/kube-cluster-agent

Kubernetes cluster agent used to monitor and handle retention of a kubernetes cluster.

Primary LanguageJavaScriptMIT LicenseMIT

Kubernetes Cluster Agent

Used to monitor a kubernetes cluster/namespaces and handle replication controller retention.

sample: rc.yaml

Usage

/app/bin/start \
 --url=http://kube.mydomain.com:8080 \
 --retention-interval=5m \
 --monitor-interval=30s \
 --slack-url=https://hooks.slack.com/services/xxx/xxx/xxx \
 --notify-user=@here \
 --slack-channel=kube-monitor \
 --namespace=default
argument description
-u, --url Url to the kubernetes cluster.
-ns, --namespace Namespace to monitor.
-m, --monitor Monitors to enable. Can be used multiple times.
--slack-url Url to send Slack messages.
--notify-user Default @here. Slack user to notify.
--username Username used to login to cluster.
--password Password used to login to cluster.
--token Token used to login to cluster.
--token-file Token file used to login to cluster.
--ca-file CA certificate used to access cluster.
--cert Client certificate used to login to cluster.
--key Client certificate key used to login to cluster.
--pod-threshold Maximum pods in the namespace. Used when privileged is disabled.
--cluster-name Name of the cluster used in notifications.
-p, --parallelism Default 4. Number of parallel tasks.
--pod-availability-threshold Default 10. Minimum available pods threshold.
--monitor-interval Default 1m. Interval to run monitor checks.
--max-pod-pending Default 5m. Maximum duration a pod can be in a pending status.
--privileged Default false. Enable cluster-wide features.
--max-pod-restarts Default 2. Maximum number a pod can restart within the monitor-interval.
--retention-interval Default 5m. The interval in which the retention process checks for expired builds.
--audit-interval Default 5d. The interval in which the retention process should audit objects (orphaned, etc).

Monitoring

The monitors are invoked based on --monitor-interval and if a monitor fails 3 or more times, an alert is created and a Slack or console message is sent.

monitor description
capacity Check if the number of pods in each namespace exceed the cluster or --pod-capacity limit.
nodes Privileged. Check if all nodes are in a Ready state.
pods Check if all pods are in a Ready state.

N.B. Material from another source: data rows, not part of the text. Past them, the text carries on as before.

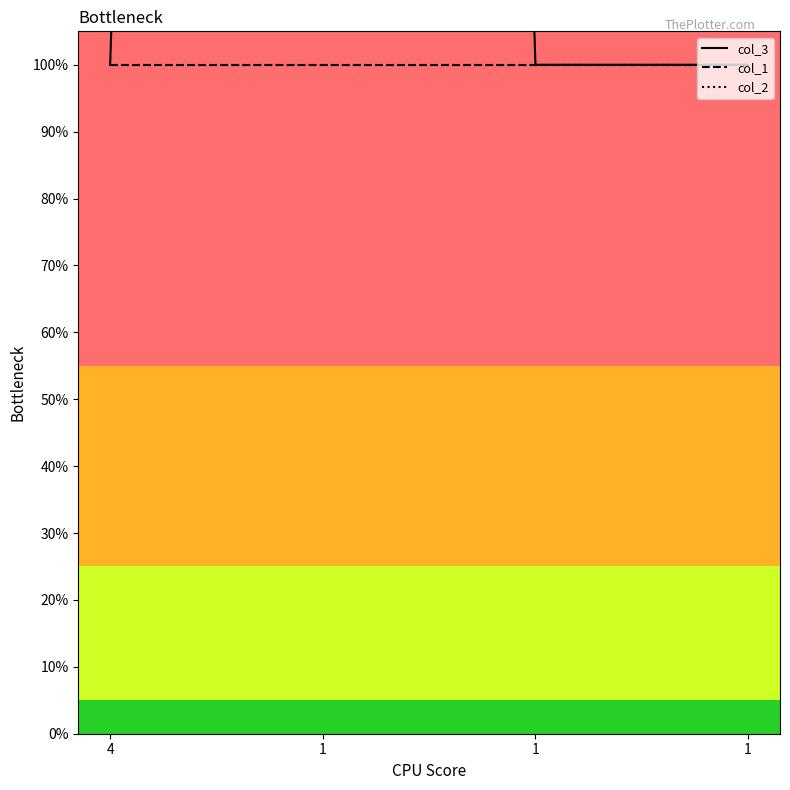

What are all the series names shown in the legend?

col_3, col_1, col_2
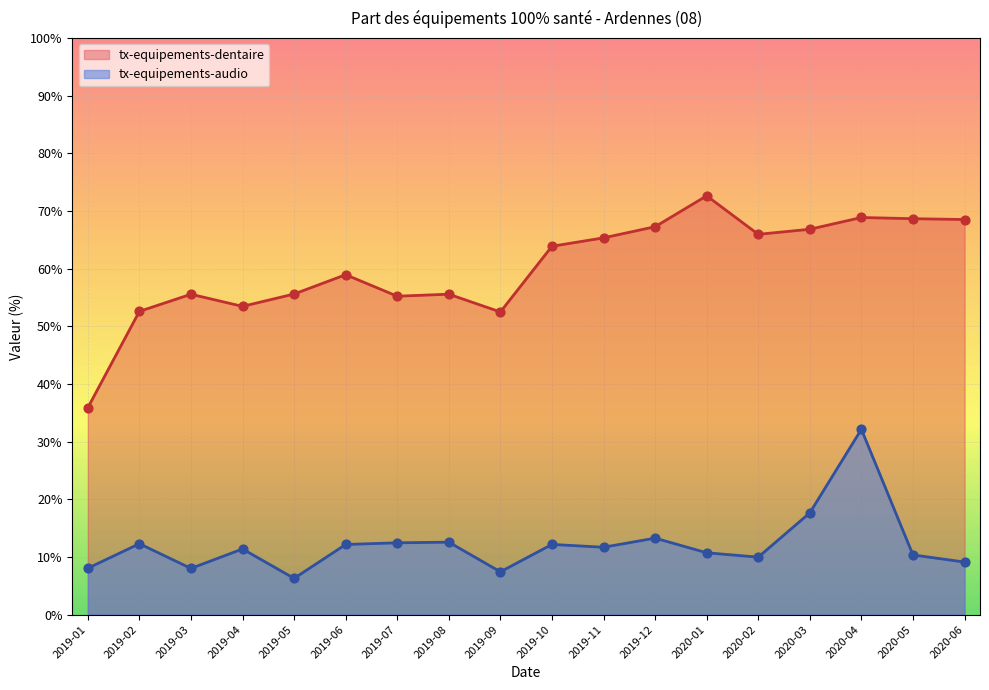

Is the value of tx-equipements-dentaire at 2019-08 greater than the value of tx-equipements-audio at 2019-09?

Yes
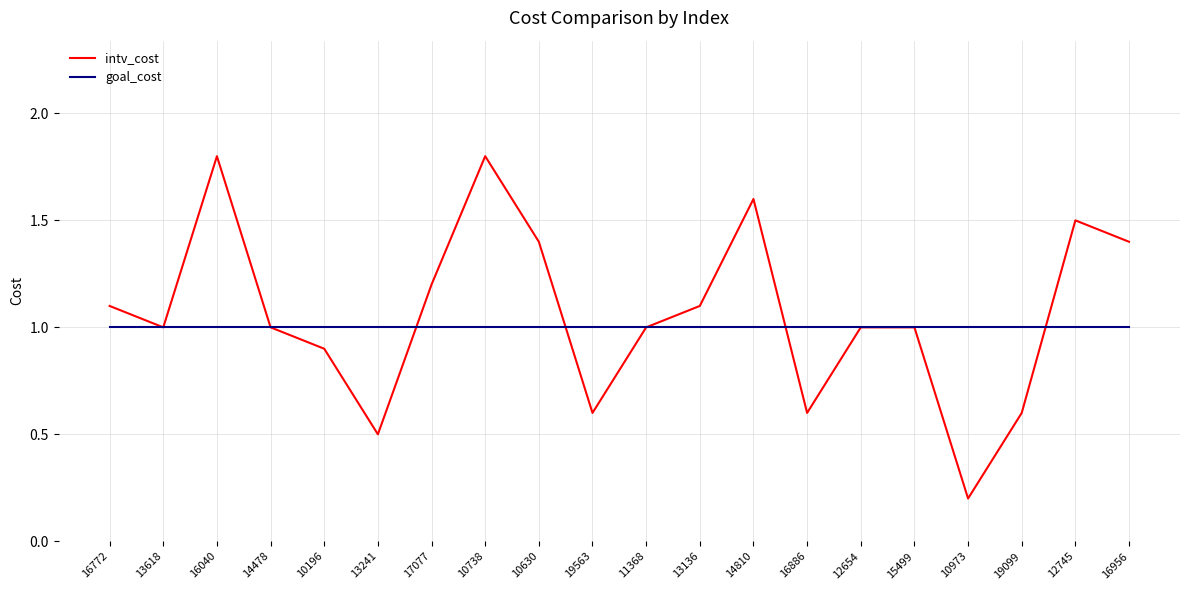

The intv_cost series shows 1.8 at 16040. True or false?

True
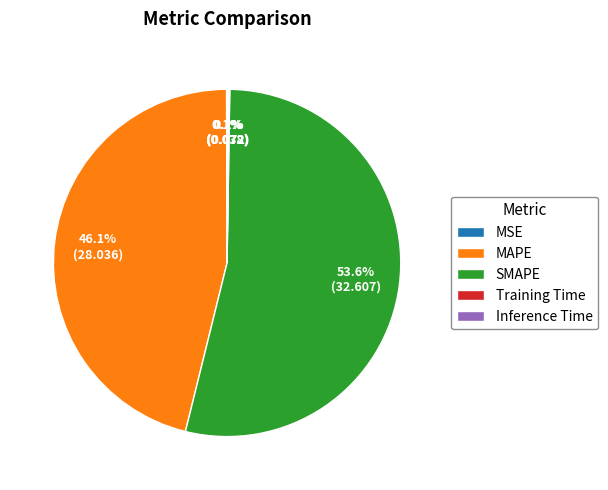

How much of the chart is everything except SMAPE?

46.4%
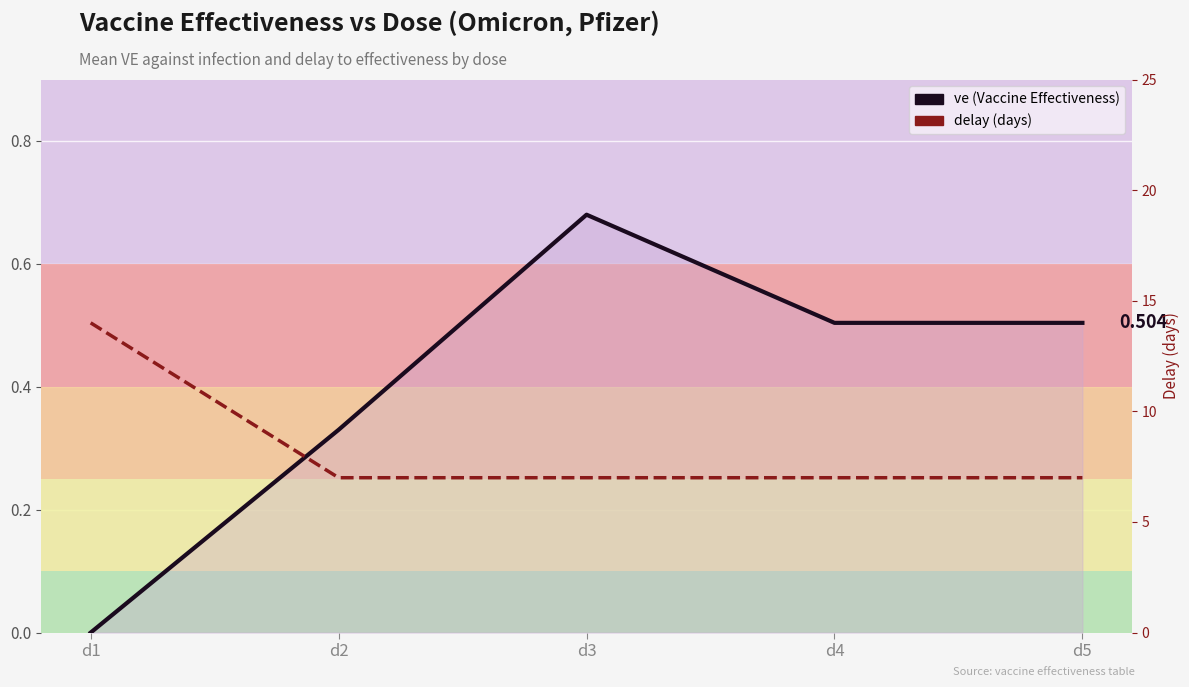

List the series in order of their peak value, lowest first.

ve (Vaccine Effectiveness), delay (days)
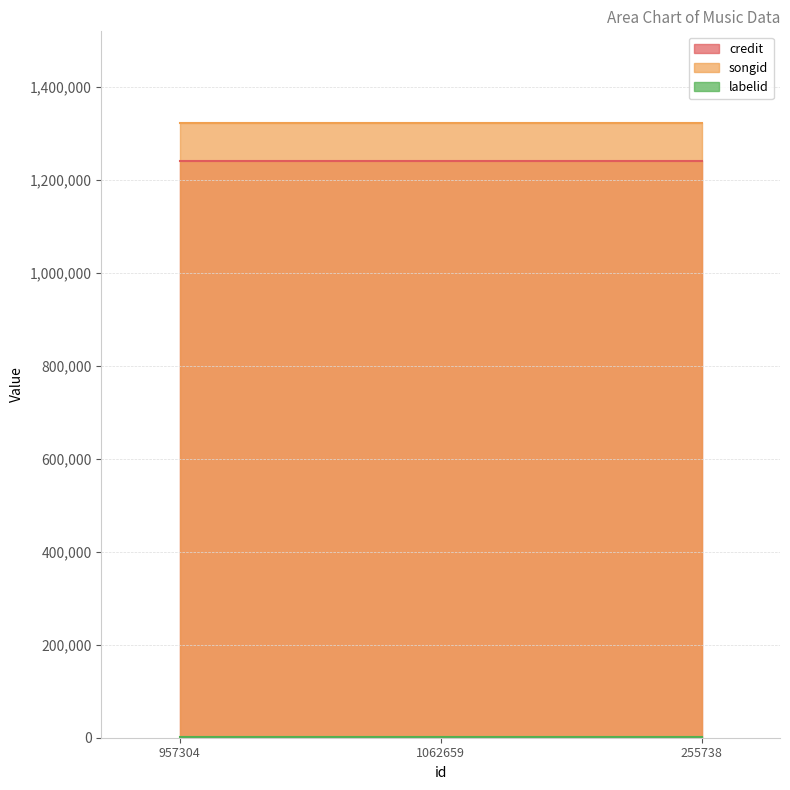

What is the sum of all songid values?

3965883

The agent listens on port 8080 and exposes the health of the service using a /healthcheck.html route.

Retention

Used to delete objects that expire based on a pin date (pinned_dt annotation) in each replication controller. When the pin date expires, ingress, service and replication controller objects will be deleted based on all objects sharing the same name.